While the company has been quick to notify their customers of the breach (it was observed on Wednesday this week and reported the following day) and are currently working with law enforcement, details are still relatively sparse. Given the very short period between detection of the attack and public notification, it is unlikely any significant cyber forensics exercise has been conducted… so it’ll likely take those tasked with the investigation a couple of weeks to get a solid understanding of the scope of the breach and what was likely touched or stolen by the attackers.

Regardless, the stories currently being published as to the nature of the breach and what has actually been stolen are confusing and the details often contradictory (see Business Insider, The Telegraph, BBC, and AOL).
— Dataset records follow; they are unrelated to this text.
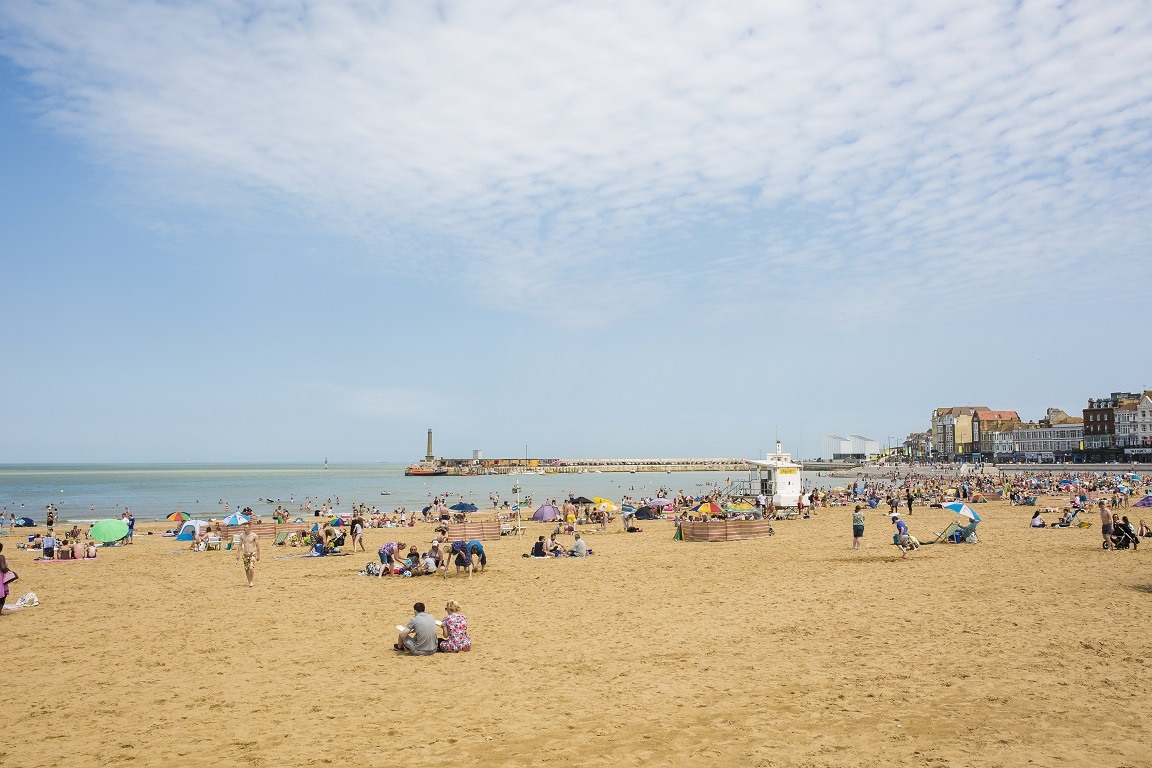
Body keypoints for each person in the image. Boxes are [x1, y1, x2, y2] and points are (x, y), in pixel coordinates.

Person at [236, 521, 261, 587]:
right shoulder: (242, 536)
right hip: (245, 554)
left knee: (251, 568)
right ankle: (249, 581)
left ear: (249, 528)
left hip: (252, 553)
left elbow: (258, 545)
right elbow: (240, 545)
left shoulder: (254, 535)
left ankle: (251, 580)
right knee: (246, 569)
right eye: (244, 527)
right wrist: (238, 554)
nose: (245, 529)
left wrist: (259, 555)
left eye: (246, 527)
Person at [0, 543, 10, 615]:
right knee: (2, 595)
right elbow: (3, 568)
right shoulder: (1, 557)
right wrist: (8, 570)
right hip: (0, 578)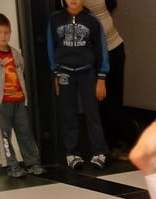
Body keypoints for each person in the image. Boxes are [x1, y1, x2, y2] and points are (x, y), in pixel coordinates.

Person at [0, 13, 46, 178]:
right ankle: (12, 166)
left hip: (19, 100)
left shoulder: (15, 54)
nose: (3, 36)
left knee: (25, 132)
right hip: (0, 103)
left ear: (11, 32)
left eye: (6, 32)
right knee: (4, 136)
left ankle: (33, 163)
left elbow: (21, 70)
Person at [47, 0, 110, 170]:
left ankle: (99, 152)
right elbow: (51, 47)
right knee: (68, 112)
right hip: (64, 72)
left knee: (92, 113)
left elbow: (101, 49)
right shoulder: (55, 19)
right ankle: (72, 153)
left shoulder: (92, 20)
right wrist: (55, 73)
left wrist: (101, 77)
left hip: (87, 71)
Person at [83, 0, 134, 159]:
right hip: (95, 54)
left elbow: (110, 8)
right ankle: (113, 144)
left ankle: (129, 137)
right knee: (103, 101)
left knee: (114, 99)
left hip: (115, 47)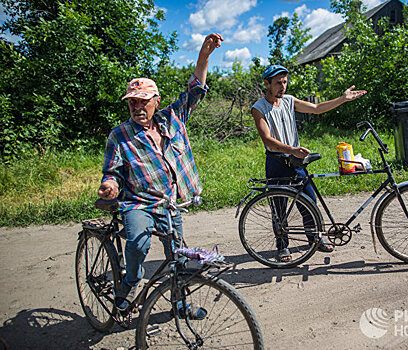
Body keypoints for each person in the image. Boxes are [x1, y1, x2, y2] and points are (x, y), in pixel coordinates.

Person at [97, 33, 223, 311]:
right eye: (132, 102)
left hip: (170, 203)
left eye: (143, 101)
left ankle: (180, 304)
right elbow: (112, 172)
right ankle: (131, 279)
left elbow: (194, 91)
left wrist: (204, 56)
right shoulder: (119, 135)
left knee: (177, 256)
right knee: (138, 243)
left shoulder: (172, 119)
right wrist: (110, 185)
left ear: (156, 101)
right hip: (139, 203)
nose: (137, 106)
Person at [251, 64, 367, 262]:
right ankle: (282, 247)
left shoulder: (288, 101)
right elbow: (268, 140)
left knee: (309, 201)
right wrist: (291, 149)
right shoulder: (258, 108)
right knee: (279, 208)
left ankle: (315, 238)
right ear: (267, 83)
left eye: (285, 82)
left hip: (296, 161)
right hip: (277, 161)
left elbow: (316, 108)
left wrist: (342, 99)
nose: (283, 86)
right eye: (278, 83)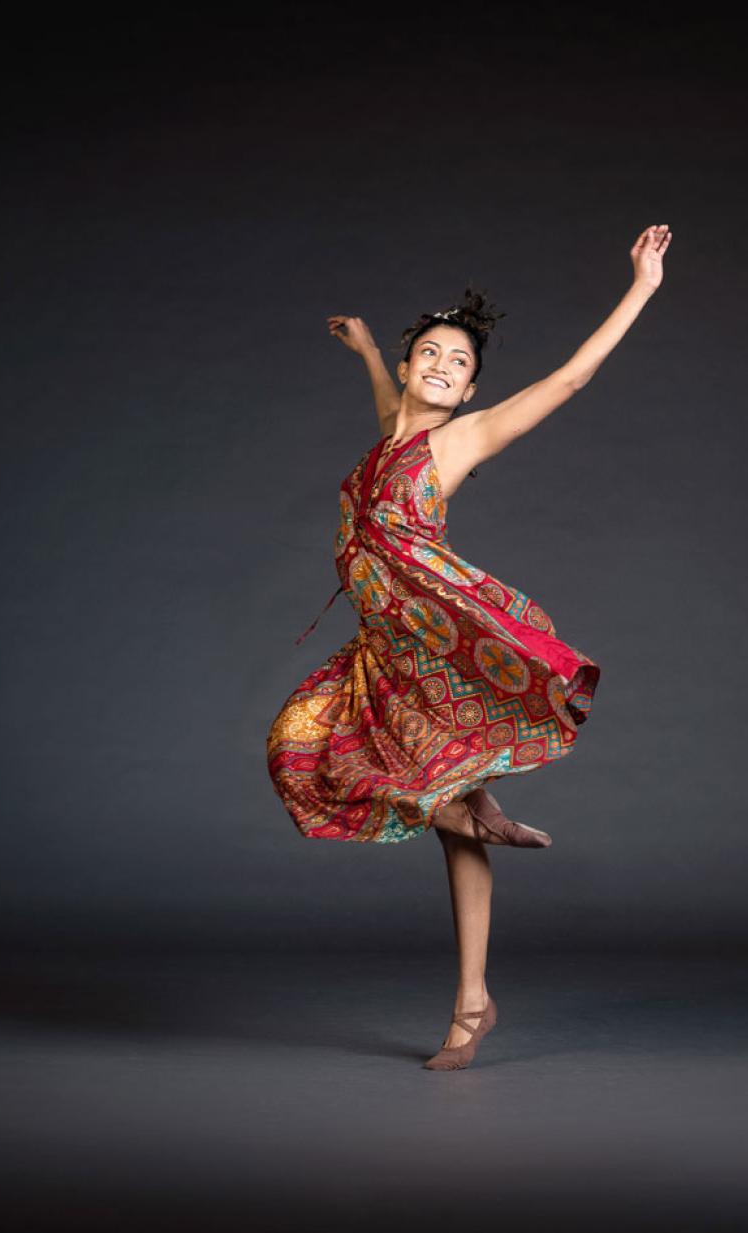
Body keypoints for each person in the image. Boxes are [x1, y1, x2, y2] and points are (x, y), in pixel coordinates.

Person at [265, 224, 671, 1070]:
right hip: (385, 651)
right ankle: (472, 840)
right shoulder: (392, 437)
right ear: (415, 368)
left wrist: (642, 285)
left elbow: (570, 377)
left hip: (442, 641)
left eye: (461, 363)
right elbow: (388, 407)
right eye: (433, 355)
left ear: (471, 388)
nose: (446, 366)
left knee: (428, 802)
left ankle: (468, 995)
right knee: (296, 746)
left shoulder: (460, 440)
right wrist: (372, 349)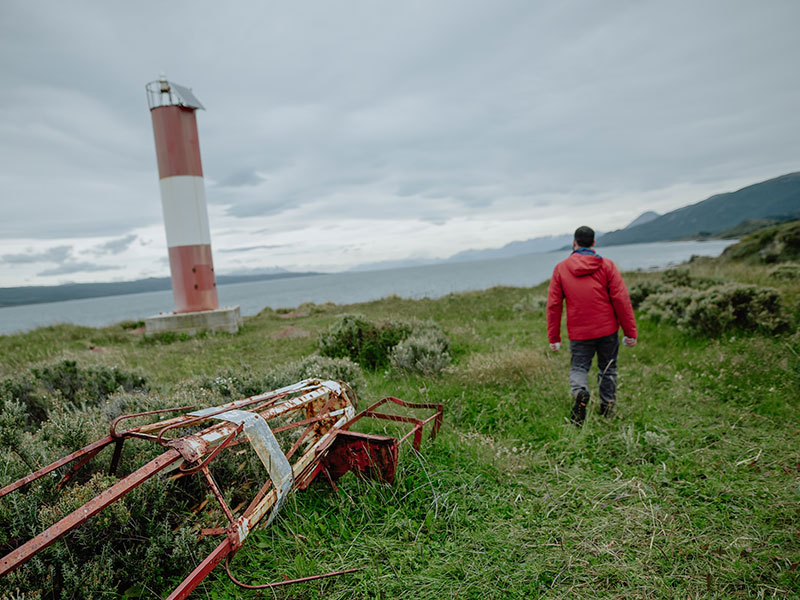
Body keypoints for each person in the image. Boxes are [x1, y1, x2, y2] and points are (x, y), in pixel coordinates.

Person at [546, 226, 637, 425]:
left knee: (579, 367)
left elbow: (553, 305)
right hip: (607, 330)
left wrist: (554, 338)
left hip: (579, 333)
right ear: (594, 243)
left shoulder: (561, 268)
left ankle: (579, 392)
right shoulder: (607, 265)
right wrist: (630, 332)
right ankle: (608, 410)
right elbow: (621, 299)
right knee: (608, 369)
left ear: (574, 243)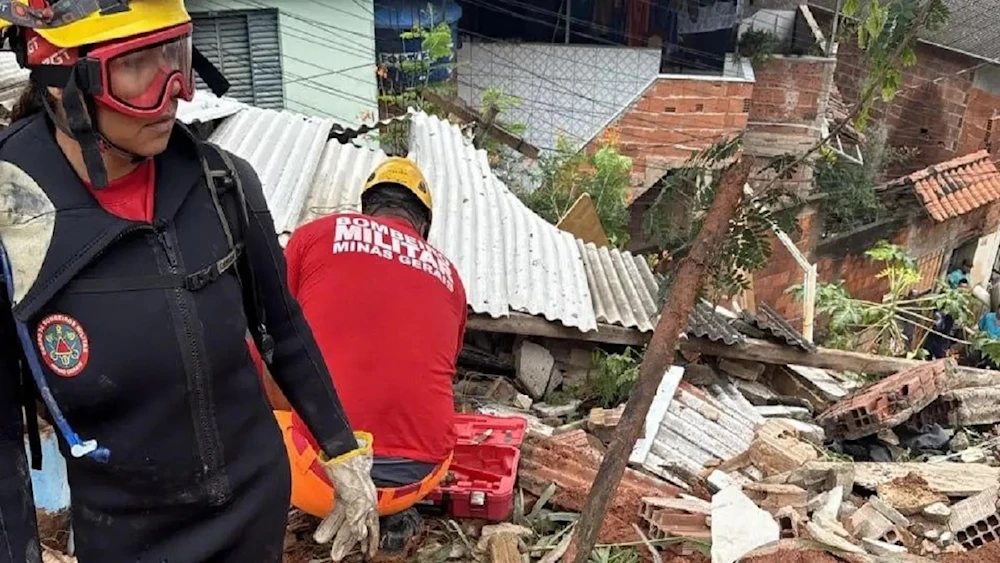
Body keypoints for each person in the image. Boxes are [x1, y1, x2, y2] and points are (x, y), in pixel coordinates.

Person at [0, 2, 377, 561]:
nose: (175, 90)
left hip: (255, 511)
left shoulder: (222, 184)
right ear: (61, 82)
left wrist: (343, 450)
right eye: (136, 67)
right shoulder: (11, 223)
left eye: (175, 56)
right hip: (128, 538)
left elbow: (285, 327)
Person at [261, 157, 467, 535]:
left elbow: (270, 334)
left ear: (366, 208)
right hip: (418, 480)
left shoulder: (314, 235)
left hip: (317, 482)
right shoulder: (450, 274)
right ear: (423, 225)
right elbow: (446, 366)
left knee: (258, 348)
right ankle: (393, 514)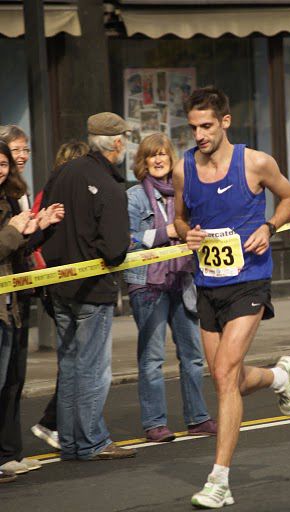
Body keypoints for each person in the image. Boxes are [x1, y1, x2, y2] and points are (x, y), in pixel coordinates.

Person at [172, 86, 290, 509]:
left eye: (206, 126)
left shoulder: (255, 162)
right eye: (193, 127)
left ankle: (219, 480)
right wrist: (182, 233)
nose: (199, 135)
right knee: (227, 378)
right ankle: (279, 377)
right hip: (208, 284)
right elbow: (178, 218)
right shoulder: (183, 167)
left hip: (249, 281)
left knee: (226, 372)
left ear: (225, 122)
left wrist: (269, 226)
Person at [42, 112, 137, 461]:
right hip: (92, 290)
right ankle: (92, 440)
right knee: (94, 367)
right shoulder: (111, 187)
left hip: (58, 286)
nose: (125, 144)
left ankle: (71, 442)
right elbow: (114, 251)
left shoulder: (63, 173)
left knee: (69, 365)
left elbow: (44, 224)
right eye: (124, 139)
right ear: (115, 143)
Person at [124, 132, 216, 442]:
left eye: (164, 154)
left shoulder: (183, 194)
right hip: (147, 283)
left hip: (184, 279)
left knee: (192, 354)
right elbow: (129, 239)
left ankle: (198, 418)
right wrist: (167, 231)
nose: (159, 159)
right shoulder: (134, 196)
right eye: (152, 155)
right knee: (152, 358)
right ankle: (154, 424)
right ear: (144, 162)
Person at [0, 141, 64, 477]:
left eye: (5, 162)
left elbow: (18, 251)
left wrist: (40, 226)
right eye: (12, 154)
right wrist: (14, 230)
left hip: (14, 302)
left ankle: (9, 454)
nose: (5, 167)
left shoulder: (12, 198)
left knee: (12, 382)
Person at [31, 140, 89, 451]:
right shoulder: (58, 195)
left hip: (59, 283)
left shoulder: (50, 191)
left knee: (73, 356)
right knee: (76, 358)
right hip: (62, 284)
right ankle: (55, 422)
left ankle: (60, 424)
It would appear that the names, addresses, dates of birth, email addresses, telephone numbers, TalkTalk account information, and credit card and/or bank details of some 4,000,000 subscribers may have been stolen and that the data may not have been (completely?) encrypted… or maybe the encryption keys were similarly stolen.

Claim for the latest hack are also being attributed by some to a Russian Islamist group (referred to as the “Th3 W3b 0f H4r4m”) who has posted a claim online along with samples of the data purporting to have come from the TalkTalk site (see Pastebin - http://pastebin.com/HHT4BxJA).



Some stories refer to there being a DDoS attack or component. A DDoS attack isn’t going to breach an internet service and result in data theft, but it’s not unheard of for attackers to use such a mechanism to divert security teams and investigative resources while a more focused and targeted attack is conducted. It’ll be interesting to see if this actually happened, or whether the DDoS (if there was one) was unrelated… although it would be difficult to tell unless the attackers really messed up and left a trail of breadcrumbs – since DDoS services can be procured easily over the Internet for as little as $50 per hour from dozens of illicit (but professional) providers.

If there are lessons to be learned so far from this hat-trick breach, they include:
  • Hackers are constantly looking for easy prey. If you’re easy pickings and you get a reputation for being a soft target, you should anticipate being targeted and breached multiple times and likely by different attackers.
  • There should be no excuse for not carefully encrypting customer data, and using cryptographic techniques that make it impractical for attackers that do breach an organizations defenses to profit from the encrypted data they stole.
  • Calling an attacker or the tools they use “sophisticated” and expecting the victims of the breach to consul themselves with the knowledge that the organization charged with protecting their data was defeated by a supposedly more advanced adversary is wrong. It simply underlines a failure to understand your adversaries and invest in the appropriate security strategies.